- _TEXT SHOWN_:
▼
We turn to the situation when the operator \({\mathcal M}\) in (11) is severely ill-conditioned and the right-hand side tensor \({{\mathcal{F}}}\) is contaminated by error. Let \(\hat {{\mathcal{F}}}\) denote the unknown error-free tensor associated with \({{\mathcal{F}}}\), and assume that \(\hat {{\mathcal{F}}}\) is in the range of \({\mathcal M}\). We would like to determine the solution of minimal norm, \(\hat {{\mathcal{X}}}\), of

$$ {\mathcal M}({\mathcal{X}})=\hat{\mathcal{F}}. $$

Straightforward solution of (11) may not give a meaningful approximation of \(\hat {{\mathcal{X}}}\) due to a large propagated error in the solution of (11) stemming from the error in \({\mathcal{F}}\). A common way to address this difficulty is to replace (11) by a nearby problem, whose solution is less sensitive to the error in \({\mathcal{F}}\). This replacement is known as regularization. One of the most popular regularization methods is due to Tikhonov. This regularization method replaces the solution of (11) by the minimization problem

$$ \min_{\mathcal{X}\in \mathbb{R}^{I_{1}\times I_{2} \times {\ldots} \times I_{N}}} \left\{\left\|\mathcal{M}(\mathcal{X})-\mathcal{F}\right\|^{2}+\mu\|\mathcal{X}\|^{2}\right\}. $$

(16)

The parameter μ > 0 is referred to as a regularization parameter. Its purpose is to balance the influence of the first term (the fidelity term) and the second term (the regularization term).

Let \({\mathcal{X}}_{k,\mu _{k}}={\tilde {{\mathcal{U}}}}_{k}\bar {\times }_{(N+1)} y_{k,\mu _{k}}\) be an approximate solution of (16), where \({\tilde {{\mathcal{V}}}}_{k}\) is defined as above. We obtain from (13), by using Lemma 1 and Proposition 1, that

$$ \begin{array}{@{}rcl@{}} \left\| \mathcal{M}(\mathcal{X}_{k,\mu_{k}})-\mathcal{F} \right\| & = & \left\| {\tilde{\mathcal{V}}}_{k+1}\times_{(N+1)}\bar {T_{k}^{T}}\bar{\times}_{(N+1)} y_{k,\mu_{k}} -\mathcal{F} \right\|\\ & = & \left\| {\tilde{\mathcal{V}}}_{k+1}\bar \times_{(N+1)}\bar T_{k} y_{k,\mu_{k}} -\mathcal{F} \right\|\\ & = & \left\| \tilde{\mathcal{V}}_{k+1}\boxtimes^{(N+1)} ({\tilde{\mathcal{V}}}_{k+1} \bar{\times}_{(N+1)}\bar{T}_{k} y_{k,\mu_{k}} -\mathcal{F}) \right\|_{2}\\ & = & \left\| (\tilde{\mathcal{V}}_{k+1}\boxtimes^{(N+1)} {\tilde{\mathcal{V}}}_{k+1})\bar{T}_{k} y_{k,\mu_{k}}-\tilde{\mathcal{V}}_{k+1} \boxtimes^{(N+1)}\mathcal{F} \right\|_{2}\\ & = & \left\| \bar{T}_{k} y_{k,\mu_{k}} -{\beta}_{1} e_{1} \right\|_{2}. \end{array} $$

(17)
▲
- _INFORMATION PROVIDED_:
▼
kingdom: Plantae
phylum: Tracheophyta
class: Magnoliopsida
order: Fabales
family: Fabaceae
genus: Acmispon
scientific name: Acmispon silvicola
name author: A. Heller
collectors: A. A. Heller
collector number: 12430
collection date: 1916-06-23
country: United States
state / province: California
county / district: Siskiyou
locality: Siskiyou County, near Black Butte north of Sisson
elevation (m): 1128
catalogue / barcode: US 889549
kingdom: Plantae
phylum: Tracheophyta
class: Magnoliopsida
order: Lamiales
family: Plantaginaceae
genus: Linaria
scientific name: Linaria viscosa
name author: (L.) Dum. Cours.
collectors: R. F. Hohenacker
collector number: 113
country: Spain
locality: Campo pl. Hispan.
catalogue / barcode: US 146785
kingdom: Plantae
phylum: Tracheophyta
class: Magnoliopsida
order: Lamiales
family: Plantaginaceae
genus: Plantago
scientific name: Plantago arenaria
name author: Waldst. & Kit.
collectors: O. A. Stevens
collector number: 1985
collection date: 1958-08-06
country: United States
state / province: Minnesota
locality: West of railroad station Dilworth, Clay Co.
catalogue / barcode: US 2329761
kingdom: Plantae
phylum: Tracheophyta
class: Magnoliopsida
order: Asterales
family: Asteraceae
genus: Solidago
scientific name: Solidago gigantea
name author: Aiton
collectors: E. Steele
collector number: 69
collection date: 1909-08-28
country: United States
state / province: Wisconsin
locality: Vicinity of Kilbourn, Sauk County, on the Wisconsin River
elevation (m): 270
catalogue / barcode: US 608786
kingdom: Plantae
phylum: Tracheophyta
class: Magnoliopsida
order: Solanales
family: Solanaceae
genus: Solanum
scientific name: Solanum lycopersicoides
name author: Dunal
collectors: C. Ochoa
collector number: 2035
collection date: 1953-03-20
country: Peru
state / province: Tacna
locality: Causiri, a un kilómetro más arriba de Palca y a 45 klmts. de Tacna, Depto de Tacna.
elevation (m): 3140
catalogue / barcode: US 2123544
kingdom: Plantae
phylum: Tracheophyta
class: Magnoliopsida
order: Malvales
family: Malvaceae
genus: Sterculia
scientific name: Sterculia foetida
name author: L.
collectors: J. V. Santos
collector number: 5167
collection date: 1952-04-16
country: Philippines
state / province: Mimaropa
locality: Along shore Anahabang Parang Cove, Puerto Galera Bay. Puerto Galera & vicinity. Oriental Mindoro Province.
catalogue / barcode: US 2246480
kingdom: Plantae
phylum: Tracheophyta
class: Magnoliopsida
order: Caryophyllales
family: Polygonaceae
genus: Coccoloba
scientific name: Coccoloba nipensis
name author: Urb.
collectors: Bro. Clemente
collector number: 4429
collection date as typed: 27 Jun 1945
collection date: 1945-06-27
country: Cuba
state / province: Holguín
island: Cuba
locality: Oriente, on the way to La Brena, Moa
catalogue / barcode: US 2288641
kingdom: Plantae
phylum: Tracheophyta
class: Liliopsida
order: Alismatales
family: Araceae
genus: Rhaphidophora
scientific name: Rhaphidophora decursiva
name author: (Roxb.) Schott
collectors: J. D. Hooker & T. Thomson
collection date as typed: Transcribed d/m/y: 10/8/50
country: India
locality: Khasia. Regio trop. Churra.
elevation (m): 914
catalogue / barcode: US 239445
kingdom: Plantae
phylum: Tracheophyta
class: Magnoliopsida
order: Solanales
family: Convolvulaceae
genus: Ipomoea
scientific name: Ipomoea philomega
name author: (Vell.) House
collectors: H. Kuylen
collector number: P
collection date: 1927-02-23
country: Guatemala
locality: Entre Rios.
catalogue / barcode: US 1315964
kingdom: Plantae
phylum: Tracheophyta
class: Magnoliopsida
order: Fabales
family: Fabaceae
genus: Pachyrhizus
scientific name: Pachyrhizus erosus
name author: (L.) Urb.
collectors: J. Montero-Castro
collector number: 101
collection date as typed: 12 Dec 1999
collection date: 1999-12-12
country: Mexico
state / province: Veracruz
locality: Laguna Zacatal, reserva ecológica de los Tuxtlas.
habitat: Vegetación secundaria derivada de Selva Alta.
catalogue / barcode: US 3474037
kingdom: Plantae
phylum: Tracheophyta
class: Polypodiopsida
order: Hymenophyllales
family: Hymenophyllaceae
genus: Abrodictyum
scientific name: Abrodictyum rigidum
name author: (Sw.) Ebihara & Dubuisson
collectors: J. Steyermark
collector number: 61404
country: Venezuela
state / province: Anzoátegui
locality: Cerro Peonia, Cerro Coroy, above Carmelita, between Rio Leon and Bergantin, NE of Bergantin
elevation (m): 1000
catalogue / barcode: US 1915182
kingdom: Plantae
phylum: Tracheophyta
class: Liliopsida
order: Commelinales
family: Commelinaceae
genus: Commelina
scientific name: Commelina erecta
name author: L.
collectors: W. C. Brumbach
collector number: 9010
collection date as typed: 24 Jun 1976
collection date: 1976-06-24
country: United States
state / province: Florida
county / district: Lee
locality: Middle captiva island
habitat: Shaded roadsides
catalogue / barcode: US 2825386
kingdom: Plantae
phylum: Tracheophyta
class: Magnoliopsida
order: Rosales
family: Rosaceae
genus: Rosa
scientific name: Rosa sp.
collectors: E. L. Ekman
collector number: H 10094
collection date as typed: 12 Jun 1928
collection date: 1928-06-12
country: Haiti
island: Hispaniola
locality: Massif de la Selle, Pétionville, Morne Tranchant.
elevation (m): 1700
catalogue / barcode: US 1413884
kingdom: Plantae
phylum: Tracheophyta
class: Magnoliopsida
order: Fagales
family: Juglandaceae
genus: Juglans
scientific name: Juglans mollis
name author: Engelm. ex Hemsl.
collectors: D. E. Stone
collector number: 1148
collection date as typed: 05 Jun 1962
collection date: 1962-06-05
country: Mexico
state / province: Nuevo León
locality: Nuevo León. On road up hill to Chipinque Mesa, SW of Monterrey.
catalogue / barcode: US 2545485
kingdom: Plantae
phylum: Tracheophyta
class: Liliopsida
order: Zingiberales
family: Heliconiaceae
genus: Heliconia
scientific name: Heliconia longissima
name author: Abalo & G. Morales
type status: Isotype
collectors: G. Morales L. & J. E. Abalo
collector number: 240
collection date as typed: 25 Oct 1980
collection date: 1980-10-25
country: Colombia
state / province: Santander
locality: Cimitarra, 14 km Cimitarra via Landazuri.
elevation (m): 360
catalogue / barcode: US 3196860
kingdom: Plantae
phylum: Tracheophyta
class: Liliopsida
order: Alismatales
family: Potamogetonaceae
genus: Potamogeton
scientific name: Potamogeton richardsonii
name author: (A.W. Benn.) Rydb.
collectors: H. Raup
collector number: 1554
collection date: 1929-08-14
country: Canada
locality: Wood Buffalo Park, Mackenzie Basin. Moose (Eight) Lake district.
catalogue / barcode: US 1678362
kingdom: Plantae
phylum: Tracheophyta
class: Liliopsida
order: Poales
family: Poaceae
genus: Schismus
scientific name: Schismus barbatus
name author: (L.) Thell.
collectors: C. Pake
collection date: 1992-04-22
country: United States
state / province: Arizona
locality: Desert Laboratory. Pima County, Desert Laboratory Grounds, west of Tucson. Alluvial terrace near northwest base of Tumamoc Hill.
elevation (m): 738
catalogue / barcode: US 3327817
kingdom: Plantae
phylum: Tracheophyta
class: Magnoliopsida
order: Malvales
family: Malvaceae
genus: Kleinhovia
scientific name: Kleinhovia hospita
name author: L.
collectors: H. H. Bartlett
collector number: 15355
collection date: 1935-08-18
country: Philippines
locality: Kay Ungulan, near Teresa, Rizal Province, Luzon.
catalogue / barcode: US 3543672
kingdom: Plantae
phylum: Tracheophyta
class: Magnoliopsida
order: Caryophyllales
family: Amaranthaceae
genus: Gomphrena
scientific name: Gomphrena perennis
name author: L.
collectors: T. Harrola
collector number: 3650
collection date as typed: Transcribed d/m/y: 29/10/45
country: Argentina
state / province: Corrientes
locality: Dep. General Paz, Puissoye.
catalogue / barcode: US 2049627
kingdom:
▲
- _SET OF TASKS_:
• 1. Among the entries, reproduce every line, beginning with the line that contains "country: Guatemala" and continuing through the line that contains "collectors: J. Steyermark".
• 2. Pick up the passage on Tikhonov regularization where it stops, and continue it.

- _REPLIES_:
• 1.
country: Guatemala
locality: Entre Rios.
catalogue / barcode: US 1315964
kingdom: Plantae
phylum: Tracheophyta
class: Magnoliopsida
order: Fabales
family: Fabaceae
genus: Pachyrhizus
scientific name: Pachyrhizus erosus
name author: (L.) Urb.
collectors: J. Montero-Castro
collector number: 101
collection date as typed: 12 Dec 1999
collection date: 1999-12-12
country: Mexico
state / province: Veracruz
locality: Laguna Zacatal, reserva ecológica de los Tuxtlas.
habitat: Vegetación secundaria derivada de Selva Alta.
catalogue / barcode: US 3474037
kingdom: Plantae
phylum: Tracheophyta
class: Polypodiopsida
order: Hymenophyllales
family: Hymenophyllaceae
genus: Abrodictyum
scientific name: Abrodictyum rigidum
name author: (Sw.) Ebihara & Dubuisson
collectors: J. Steyermark

• 2.
This shows that (16) is equivalent to the following low-dimensional minimization problem

$$ \underset{y \in {\mathbb{R}^{k}}}{\min} \left\{ \left\| \bar{T}_{k} y -{\beta}_{1} e_{1} \right\|_{2}^{2} +\mu\|y\|^{2}_{2} \right\} = \underset{y \in {\mathbb{R}^{k}}}{\min} {\left\| {\left( {\begin{array}{*{20}{c}} {{{{ \bar T }}_{k}}}\\ {\sqrt \mu I} \end{array}} \right)y - {\beta}_{1} e_{1} }\right\|^{2}_{2}}. $$

(18)

The minimization problem on the right-hand side can be solved in only \({\mathcal O}(k)\) arithmetic floating point operations for each value of μ > 0; see Eldén [11] for details.

We turn to the choice of the regularization parameter and assume that an upper bound 𝜖 > 0 for the norm of the error in the right-hand side \({\mathcal F}\) is explicitly known. Then the discrepancy principle can be applied to determine the regularization parameter μ. The discrepancy principle prescribes that μ > 0 be chosen so that

$$ \left\| \mathcal{M}(\mathcal{X}_{k,\mu_{k}})-\mathcal{F} \right\| = \eta\epsilon $$

(19)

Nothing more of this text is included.